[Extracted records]
● ● ●

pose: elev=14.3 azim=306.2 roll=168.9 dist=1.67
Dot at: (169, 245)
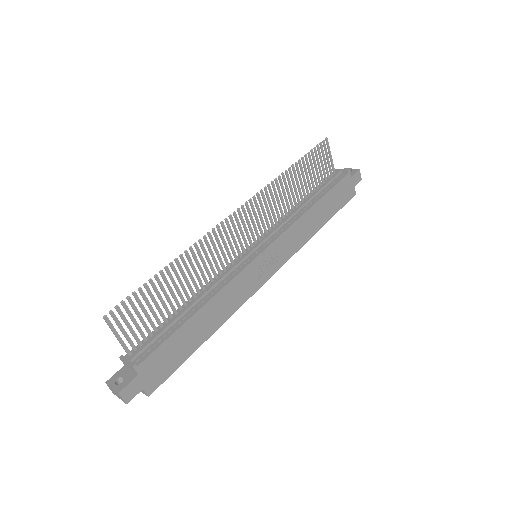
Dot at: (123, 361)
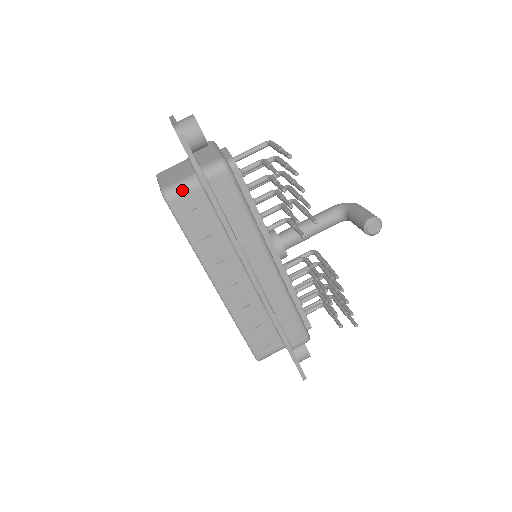
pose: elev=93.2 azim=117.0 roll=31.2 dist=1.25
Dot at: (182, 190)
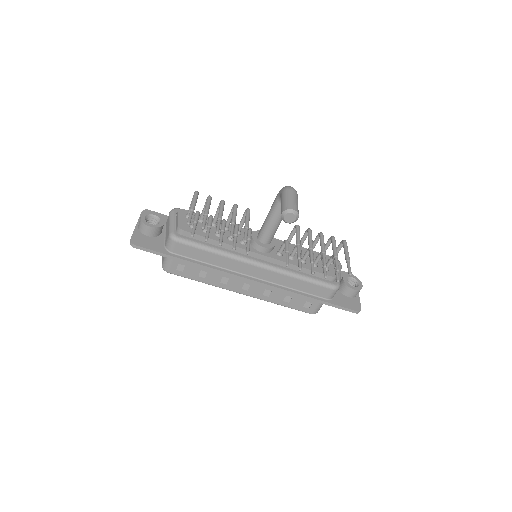
Dot at: (168, 263)
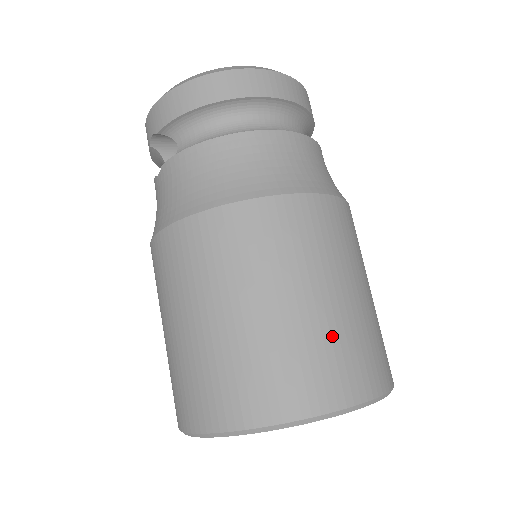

● ● ●

» GIVEN REQUEST
Rewrite all the records above, substituting "view" for each "pose" and keeping everything else the same. Leave the pictures out of your answer.

» ANSWER IN FULL
view: elev=14.3 azim=306.2 roll=168.9 dist=1.67
Dot at: (169, 245)
Dot at: (123, 361)
view: elev=93.2 azim=117.0 roll=31.2 dist=1.25
Dot at: (182, 190)
Dot at: (168, 263)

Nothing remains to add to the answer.